Write path: accumulation and flush

textiowrapper_write appends to self->pending_bytes (a list of string objects waiting to be encoded) and tracks the total pending byte count. When that count exceeds one buffer size, or when write_through is set, _textiowrapper_writeflush is called immediately.

// CPython: Modules/_io/textio.c:1229 textiowrapper_write
PyList_Append(self->pending_bytes, text);
self->pending_bytes_count += textlen;

if (self->write_through ||
self->pending_bytes_count > self->chunk_size) {
if (_textiowrapper_writeflush(self) < 0)
goto error;
}

_textiowrapper_writeflush joins the pending list into one string, applies writetranslate newline substitution, encodes with the incremental encoder, and passes the resulting bytes object to self->buffer.write().

// CPython: Modules/_io/textio.c:1193 _textiowrapper_writeflush
joined = PyUnicode_Join(_PyIO_str_empty, self->pending_bytes);
...
if (self->writetranslate) {
joined = _PyObject_CallMethodIdOneArg(
joined, &PyId_replace, self->writenl_obj);
}
b = PyObject_CallMethodObjArgs(
self->encoder, _PyIO_str_encode, joined, NULL);
PyObject_CallMethodObjArgs(self->buffer, _PyIO_str_write, b, NULL);

tell and seek with codec state snapshot

tell must return a value from which seek can restore both the byte position and the codec's internal state (for example, a partial UTF-16 surrogate). CPython encodes this as an opaque 128-bit "cookie": the lower 64 bits are the raw byte offset returned by buffer.tell(), and the upper bits pack three fields: the number of characters to skip after decoding (to handle multi-character sequences that straddle a chunk boundary), a "bytes to feed" count, and a flag indicating whether the decoder needs a final decode(b"", final=True) call before the skip.
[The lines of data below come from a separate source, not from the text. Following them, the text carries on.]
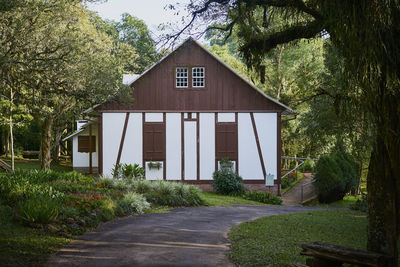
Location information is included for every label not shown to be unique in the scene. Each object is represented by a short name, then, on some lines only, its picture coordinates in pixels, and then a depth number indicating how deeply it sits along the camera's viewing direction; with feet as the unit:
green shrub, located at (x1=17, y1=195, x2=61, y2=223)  29.25
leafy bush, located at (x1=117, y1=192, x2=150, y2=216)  41.20
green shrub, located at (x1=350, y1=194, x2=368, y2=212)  51.47
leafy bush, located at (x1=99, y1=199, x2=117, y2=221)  36.51
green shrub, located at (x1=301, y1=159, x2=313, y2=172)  104.73
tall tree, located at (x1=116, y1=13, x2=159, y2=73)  126.52
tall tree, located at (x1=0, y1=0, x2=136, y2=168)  40.27
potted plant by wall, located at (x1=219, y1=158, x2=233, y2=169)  71.82
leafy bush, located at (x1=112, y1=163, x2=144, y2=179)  66.66
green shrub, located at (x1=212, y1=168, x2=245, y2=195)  68.13
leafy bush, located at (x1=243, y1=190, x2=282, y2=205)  66.49
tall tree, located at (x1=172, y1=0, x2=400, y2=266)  17.12
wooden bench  18.99
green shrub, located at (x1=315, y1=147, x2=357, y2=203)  66.59
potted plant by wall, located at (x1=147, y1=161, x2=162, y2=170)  72.33
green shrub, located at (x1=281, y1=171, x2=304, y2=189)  81.87
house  72.74
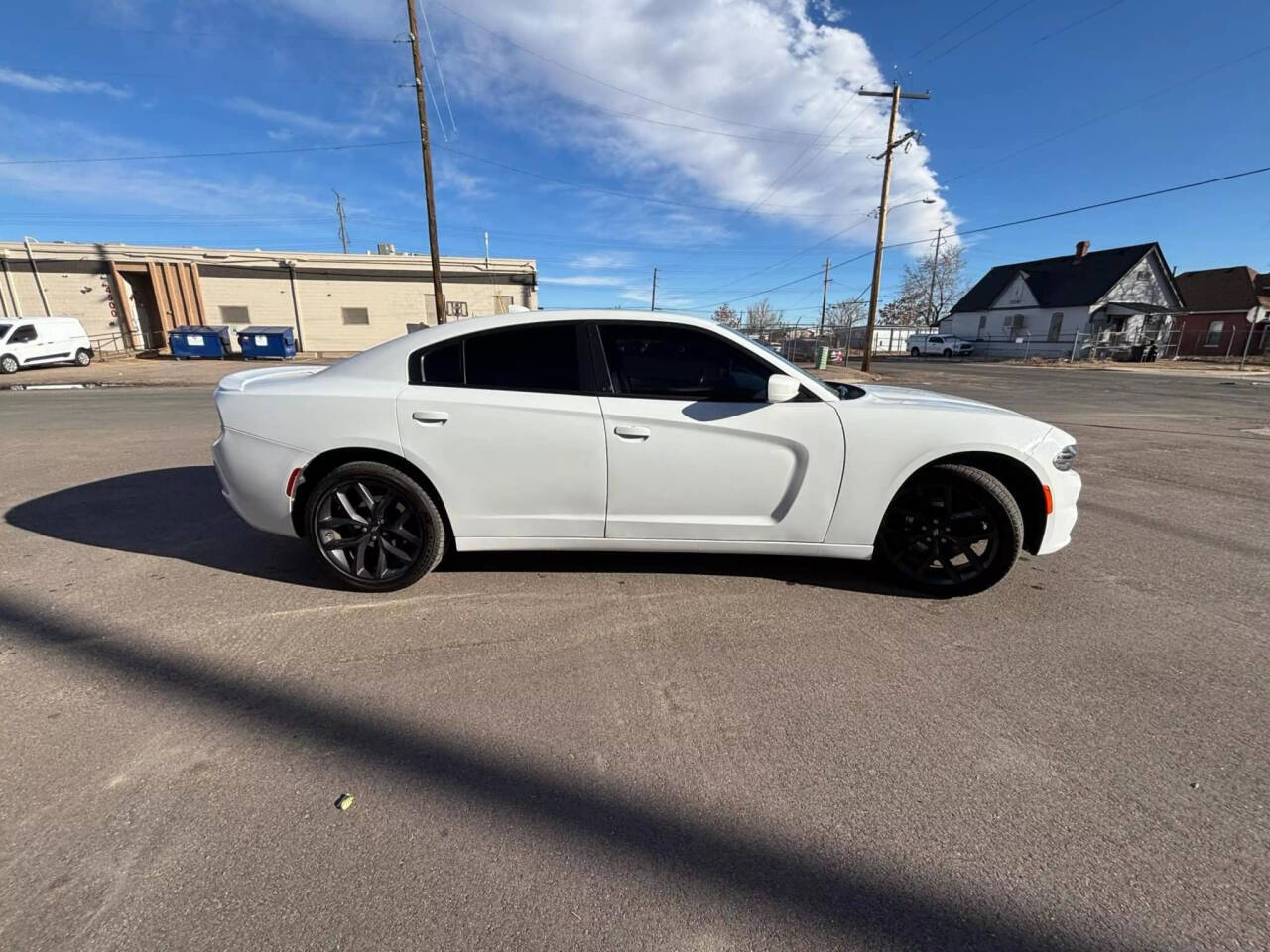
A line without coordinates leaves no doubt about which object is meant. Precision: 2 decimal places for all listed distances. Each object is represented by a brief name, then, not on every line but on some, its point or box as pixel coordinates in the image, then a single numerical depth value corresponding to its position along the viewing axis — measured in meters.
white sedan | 3.00
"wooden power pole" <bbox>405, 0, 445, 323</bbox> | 16.06
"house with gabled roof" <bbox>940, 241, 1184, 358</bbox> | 36.53
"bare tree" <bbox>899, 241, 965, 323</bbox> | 64.06
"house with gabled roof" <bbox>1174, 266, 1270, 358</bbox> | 39.12
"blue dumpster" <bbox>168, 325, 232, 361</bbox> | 23.81
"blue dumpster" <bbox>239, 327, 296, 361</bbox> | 23.66
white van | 18.88
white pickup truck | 41.97
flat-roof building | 25.05
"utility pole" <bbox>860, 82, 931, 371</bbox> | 20.38
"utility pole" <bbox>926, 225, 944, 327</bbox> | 62.17
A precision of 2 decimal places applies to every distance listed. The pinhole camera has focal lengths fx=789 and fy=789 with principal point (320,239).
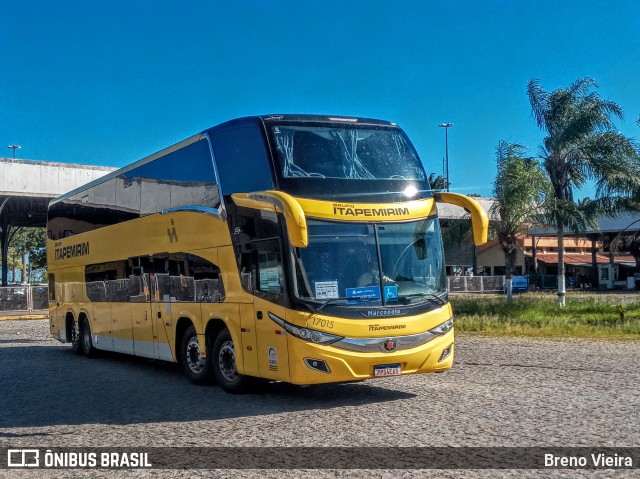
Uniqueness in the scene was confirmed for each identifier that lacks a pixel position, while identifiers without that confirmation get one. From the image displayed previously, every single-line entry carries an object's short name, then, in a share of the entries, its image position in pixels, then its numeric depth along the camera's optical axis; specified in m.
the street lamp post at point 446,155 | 67.81
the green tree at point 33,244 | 70.56
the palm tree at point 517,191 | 28.17
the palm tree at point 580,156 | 27.27
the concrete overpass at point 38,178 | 34.62
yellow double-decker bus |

// CPython: Modules/_io/textio.c:1520 textiowrapper_tell
/* Snapshot the decoder state before re-decoding from start_pos */
cookie = textiowrapper_get_locale_pos(
self,
start_pos, /* raw offset where decoding began */
bytes_to_feed, /* bytes needed to reach current char */
chars_to_skip, /* decoded chars to discard after decode */
need_eof); /* whether final decode is needed */

seek reverses this: it extracts the fields from the cookie, seeks the underlying buffer to start_pos, resets the decoder to a clean state, feeds exactly bytes_to_feed bytes through the decoder, then discards chars_to_skip characters from the result.

gopy notes

Status: not yet ported.

Planned package path: module/io/.

The codec interface maps to Go's golang.org/x/text/transform (Transformer) for incremental encode and decode. The pending-bytes list is a []string accumulator; the flush step joins with strings.Join, applies newline translation with strings.ReplaceAll, encodes, and writes to the underlying buffered stream. The tell/seek cookie can be represented as a uint128 (two uint64 fields) or a big-endian-encoded *big.Int. Universal newline handling belongs in a thin scanner over the decoded string, following the same \r-peek logic as CPython. write_through mode sets a flag that bypasses accumulation entirely, forwarding each write immediately to the buffer layer.